For the entries below, how many lines include the word "numOctaves"? Give the figure and nothing more.
[[ Stored data, beginning ]]
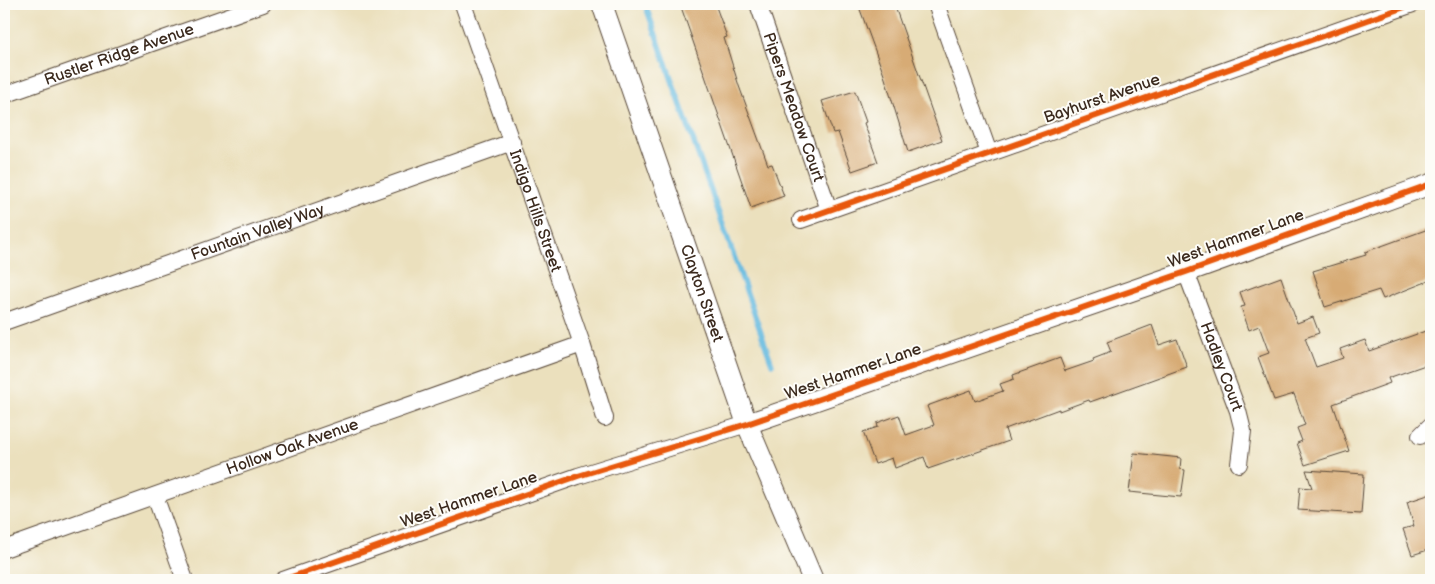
<svg xmlns="http://www.w3.org/2000/svg" width="1435" height="584" viewBox="0 0 1435 584" font-family="'Balsamiq Sans',sans-serif">
<style>
.lines{fill:none;stroke-linecap:round;stroke-linejoin:round}
.stream{stroke:#61b8de;stroke-width:5.5}
.building{fill:#d7ab75}
.minor-casing{stroke:#554536;stroke-width:18}
.tertiary-casing{stroke:#554536;stroke-width:22}
.minor{stroke:#fff;stroke-width:16}
.tertiary{stroke:#fff;stroke-width:20}
.cycleway-casing{stroke:#fdfcf7;stroke-width:9}
.cycleway{stroke:#e8590c;stroke-width:6}
.labels{text-anchor:middle;dominant-baseline:central;stroke-width:4;stroke-linejoin:round;paint-order:stroke}
.street-label{font-size:16px;fill:#3b2a1e;stroke:#fdfcf7}
</style>
<rect width="100%" height="100%" fill="#fdfcf7"/>
<filter id="ink" filterUnits="userSpaceOnUse"><feTurbulence type="fractalNoise" baseFrequency=".02" numOctaves="2"/><feDisplacementMap in="SourceGraphic" scale="10" xChannelSelector="R" yChannelSelector="G"/><feConvolveMatrix kernelMatrix="1 2 1 2 8 2 1 2 1" color-interpolation-filters="sRGB"/></filter>
<filter id="wash" filterUnits="userSpaceOnUse"><feTurbulence type="fractalNoise" baseFrequency=".0096" numOctaves="4" result="noise"/><feDisplacementMap in="SourceGraphic" scale="20" xChannelSelector="R" yChannelSelector="G"/><feGaussianBlur stdDeviation="1.12" result="paint"/><feColorMatrix in="noise" values="0 0 0 0 0 0 0 0 0 0 0 0 0 0 0 0 0 1.4 0 .05"/><feComposite in="paint" operator="in"/></filter>
<g filter="url(#wash)">
<rect width="100%" height="100%" fill="#ebe0bd"/>
<g class="lines">
<polyline class="stream" points="645,4 772,364"/>
</g>
<g id="blocks">
<g class="building">
<polygon points="680,4 715,4 727,37 724,38 739,86 768,165 772,164 784,196 751,208"/>
<polygon points="858,4 894,4 942,140 908,152 884,75"/>
<polygon points="855,91 866,122 864,123 878,162 852,171 838,132 833,133 822,101"/>
<polygon points="1431,228 1431,280 1383,299 1379,290 1325,307 1313,271 1366,255 1365,252"/>
<polygon points="1281,277 1297,323 1313,317 1319,333 1305,338 1316,367 1343,358 1340,349 1365,340 1369,351 1431,329 1431,363 1388,378 1390,383 1333,404 1349,451 1305,465 1297,443 1302,441 1297,428 1305,425 1294,394 1274,400 1258,357 1269,353 1259,326 1249,330 1241,307 1245,306 1240,292"/>
<polygon points="1152,325 1159,345 1177,339 1187,367 1090,402 1089,400 1059,411 1059,409 1005,429 1009,441 928,469 924,457 895,468 892,458 875,464 863,432 878,427 877,423 899,415 906,435 934,425 927,406 971,390 975,401 1003,391 1000,384 1014,379 1013,375 1060,358 1065,371 1094,361 1093,359 1111,352 1107,342"/>
<polygon points="1134,453 1181,458 1180,469 1185,470 1181,497 1129,492"/>
<polygon points="1306,470 1364,474 1361,514 1298,510 1300,487 1312,488"/>
<polygon points="1431,494 1431,549 1412,555 1403,529 1414,526 1407,502"/>
</g>
</g>
</g>
<g filter="url(#ink)">
<use href="#blocks" fill-opacity="0" stroke="#554536" stroke-width="1"/>
<g class="lines">
<defs>
<g id="minor">
<path id="s1" d="M463,4L582,344L605,418"/>
<path id="s2" d="M758,4L829,210"/>
<polyline points="936,4 989,153"/>
<path id="s3" d="M4,95L263,4"/>
<polyline points="801,220 1413,4"/>
<path id="s4" d="M1186,272L1238,411L1243,431L1239,464"/>
<path id="s5" d="M4,322L512,142"/>
<polyline points="1420,436 1431,425"/>
<polyline points="155,496 185,580"/>
<path id="s6" d="M4,549L582,344"/>
<polyline points="283,580 578,476 747,424"/>
</g>
<g id="tertiary">
<path id="s7" d="M602,4L747,424L813,580"/>
<polyline points="747,424 1186,272 1431,184"/>
</g>
</defs>
<use href="#minor" class="minor-casing"/>
<use href="#tertiary" class="tertiary-casing"/>
<use href="#minor" class="minor"/>
<use href="#tertiary" class="tertiary"/>
<defs>
<g id="cycleway">
<polyline points="801,220 1413,4"/>
<polyline points="283,580 578,476 747,424 1186,272 1431,184"/>
</g>
</defs>
<use href="#cycleway" class="cycleway-casing"/>
<use href="#cycleway" class="cycleway"/>
</g>
</g>
<g class="labels">
<g class="street-label">
<text stroke="none"><textPath href="#s3" startOffset="122">Rustler Ridge Avenue</textPath></text>
<text transform="translate(1102 99) rotate(-19)">Bayhurst Avenue</text>
<text stroke="none"><textPath href="#s2" startOffset="109">Pipers Meadow Court</textPath></text>
<text stroke="none"><textPath href="#s1" startOffset="219">Indigo Hills Street</textPath></text>
<text stroke="none"><textPath href="#s5" startOffset="269">Fountain Valley Way</textPath></text>
<text transform="translate(1236 239) rotate(-20)">West Hammer Lane</text>
<text stroke="none"><textPath href="#s7" startOffset="306">Clayton Street</textPath></text>
<text stroke="none"><textPath href="#s4" startOffset="101">Hadley Court</textPath></text>
<text transform="translate(853 372) rotate(-19)">West Hammer Lane</text>
<text stroke="none"><textPath href="#s6" startOffset="306">Hollow Oak Avenue</textPath></text>
<text transform="translate(469 500) rotate(-19)">West Hammer Lane</text>
</g>
</g>
<rect width="1435" height="584" fill="none" stroke="#fdfcf7" stroke-width="20"/>
</svg>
[[ Stored data, end ]]
Result: 2